Frédéric Déglise

This work revisits a path opened in my thesis, aimed at understanding generic motives, pro-mixed motives associated with models of a function field over a fixed base field. The theory is first linked to Beilinson's dual approach to the same objects, highlighting its relevance for understanding the motivic t-structure. New calculations are obtained that better explain the morphisms of generic motives. They are also applied to obtain new results on the motivic cohomology of function fields: the latter increases with transcendental elements, but likely in a very controllable manner. One of the merits of this paper is also to provide a direct determination of the motivic cohomology of number fields based on Borel's results and a detailed study of the lambda-filtration in rational K-theory. This work is in its final version, intended for publication in the special edition in honor of Jacob Murre.

The theory of orientation in stable motivic homotopy has been extended by Ivan Panin and Charles Walter. We have studied this theory in collaboration with Jean Fasel by introducing the notion of ternary formal law, as well as the Borel character, which is a quadratic analog of the Chern character. In this preprint, we demonstrate a Grothendieck-Riemann-Roch formula for oriented virtual fundamental classes (as defined in this work), which in turn leads to several variants of the Riemann-Roch formula, including the usual version for the Gysin map in cohomology associated with a projective lci morphism. An explicit calculation is given for K3 surfaces.
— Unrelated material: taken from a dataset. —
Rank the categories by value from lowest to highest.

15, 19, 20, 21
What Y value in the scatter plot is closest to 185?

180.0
This work originates from the desire to calculate the degree of quadratic cycles over arbitrary fields. Two problems can arise in the theory: inseparable extensions and characteristic 2. The main idea to solve them is to use the rug provided by Grothendieck duality. Ultimately, the notes aim to fully describe the theory of Milnor-Witt K-theory, following the axiomatics of Feld on Milnor-Witt modules. These notes serve as the basis for upcoming notes on quadratic cycles. They are based on a series of lectures given at the spring school "Invariants in Algebraic Geometry".
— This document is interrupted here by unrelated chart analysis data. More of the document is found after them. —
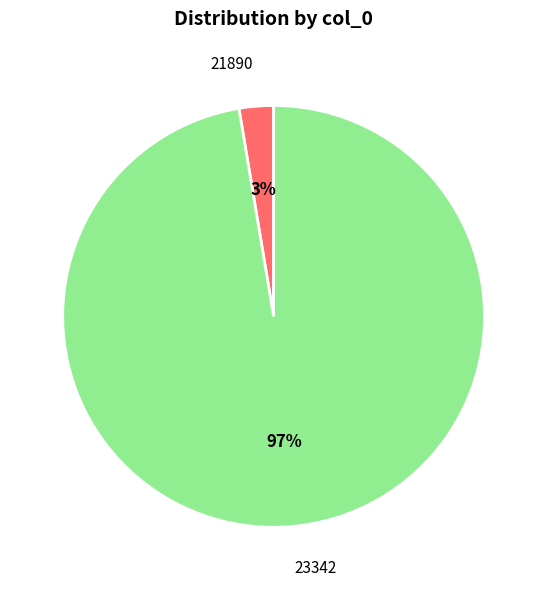

Between 21890 and 23342, which is larger?

23342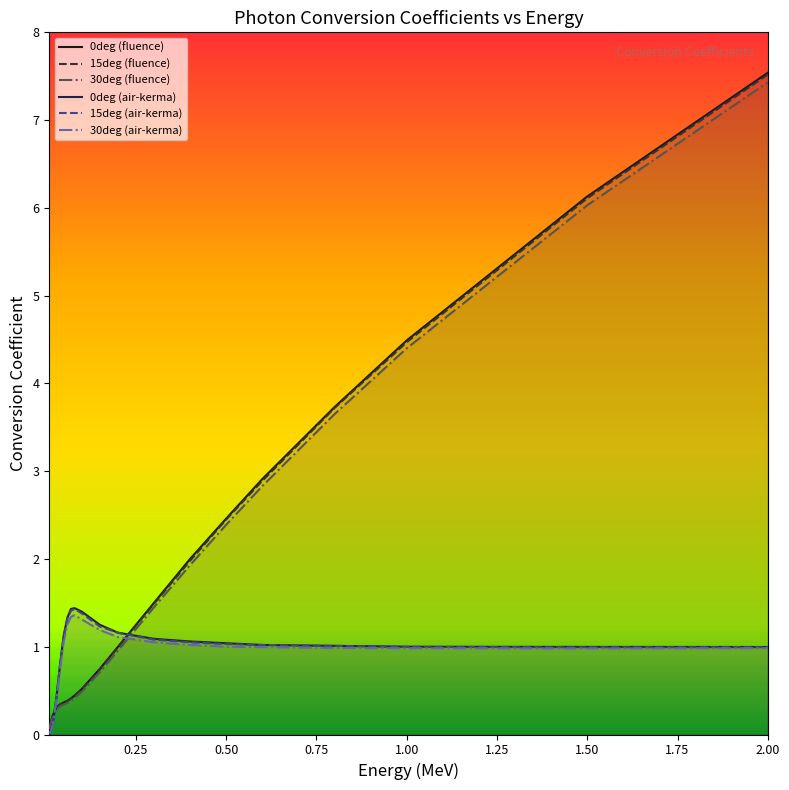

How many categories are shown in the chart?

20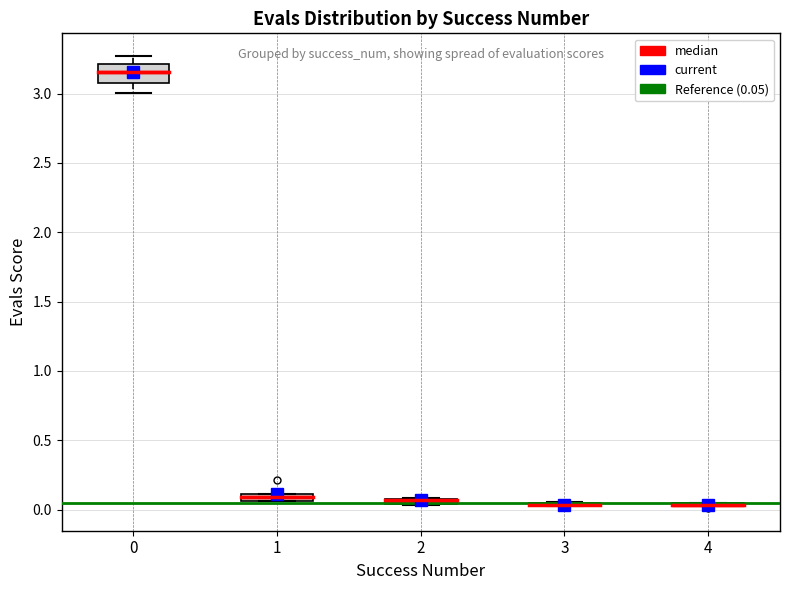

Comparing the boxes themselves (not the whiskers), which one is the tallest?

0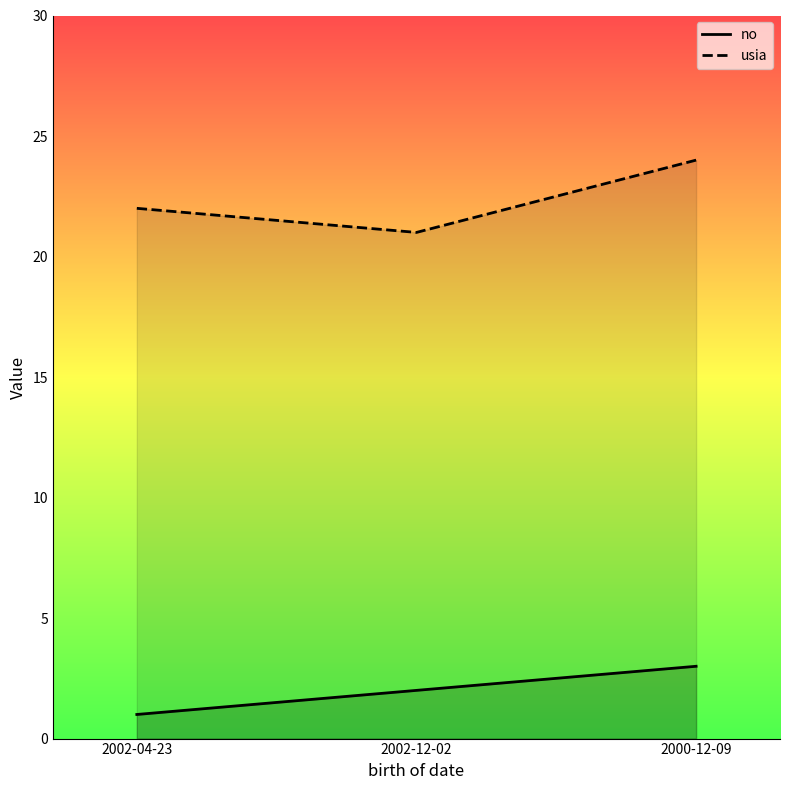

How many data points does each series have?

3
This preprint, currently unfinished, aims to complete the program of understanding the perverse homotopy t-structure defined by J. Ayoub, and generalized by M. Bondarko and the first author, along with the associated Leray spectral sequence. The key point is the calculation of the heart of this t-structure in terms of Cousin complexes, a concept inherited from Grothendieck—himself inspired by Cartan, Zariski, and Samuel. With stronger assumptions, we show that this heart is equivalent to a generalization of Rost cycle modules for the stable A1-derived category. [At present, it remains to be shown that one of the two adjunction morphisms is indeed an isomorphism.]
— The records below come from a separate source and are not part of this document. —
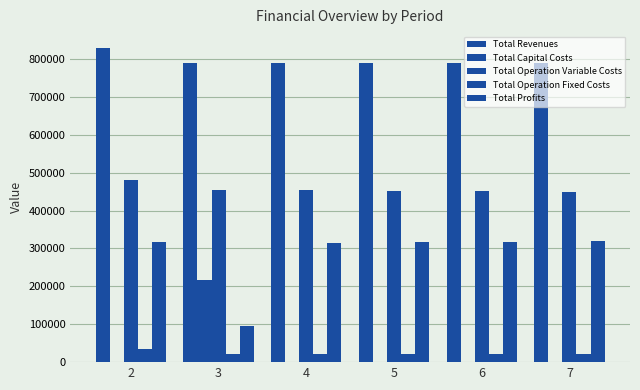

Which series has the largest range (max minus min)?

Total Profits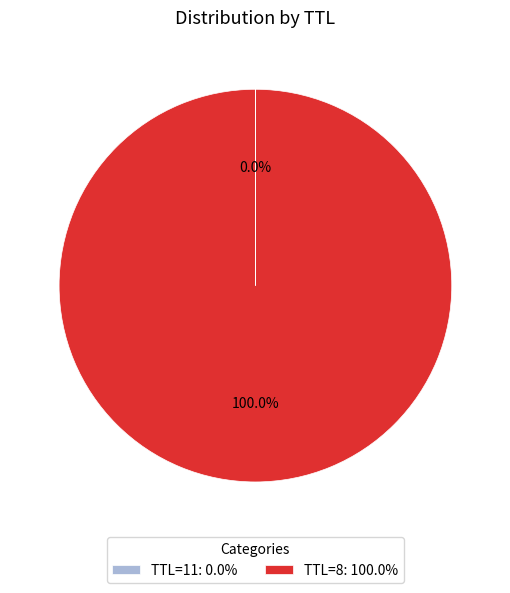

Which category has the biggest portion of the pie?

TTL=8: 100.0%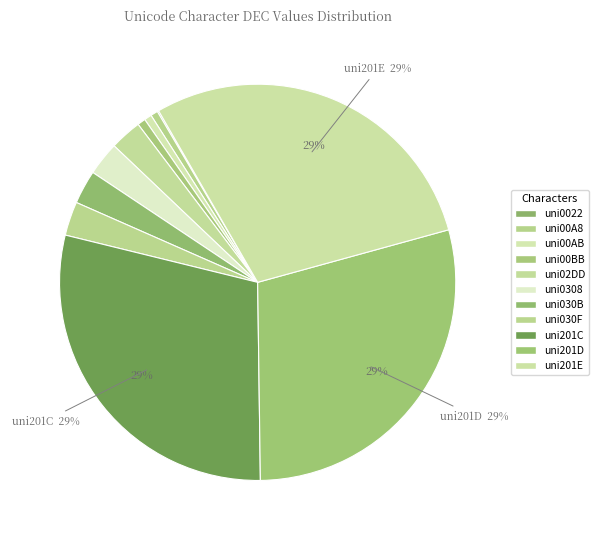

True or false: uni02DD accounts for 1% of the total.

False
This work proposes a motivic version of several notions from differential geometry: link of a singularity, punctured tubular neighborhood, and end space. Using the six functors formalism, we provide a definition of the punctured tubular neighborhood and stable homotopy type at infinity that align with considerations by Marc Levine for the former, Hughes-Ranicki, and Jörg Wildeshaus for the latter. These two notions coincide when considering a compactified situation. We develop methods for calculating these two invariants, including a general formula in the case of a normal crossing singularity (or more generally "h-smooth") and an interpretation in terms of fundamental class. We apply these calculation methods to obtain a motivic homotopic version of Mumford’s plumbing calculation. This calculation is expressed using a quadratic intersection matrix. Along the way, we develop some new methods in the theory of the six functors, such as an alternating cdh resolution notion that allows us to provide a motivic homotopic version of the Rapoport-Zink complex, used to calculate vanishing cycles in a semi-stable situation. These methods are applicable and used in various contexts, such as Artin motives or Nori motives.

According to its very construction, Voevodsky's theory of motivic complexes over a perfect field comes with a t-structure he called the homotopy t-structure (since it does not coincide with the motivic t-structure). In my thesis, I showed how to define the stable version (i.e., non-effective) of this t-structure and identified its heart with the theory of Rost cycle modules (cf. here).
In the axiomatic framework of stable homotopy functors, Ayoub introduced a relative version, over a base scheme S, of this t-structure, later generalized by M. Bondarko and the author. He had conjectured a few years ago, during presentations, that the heart of this t-structure, applied to the correct version of DM(S).
This note aims to outline a strategy for proving this result. This strategy has largely been surpassed in the preprint of 10/2022, but I leave this version for reference.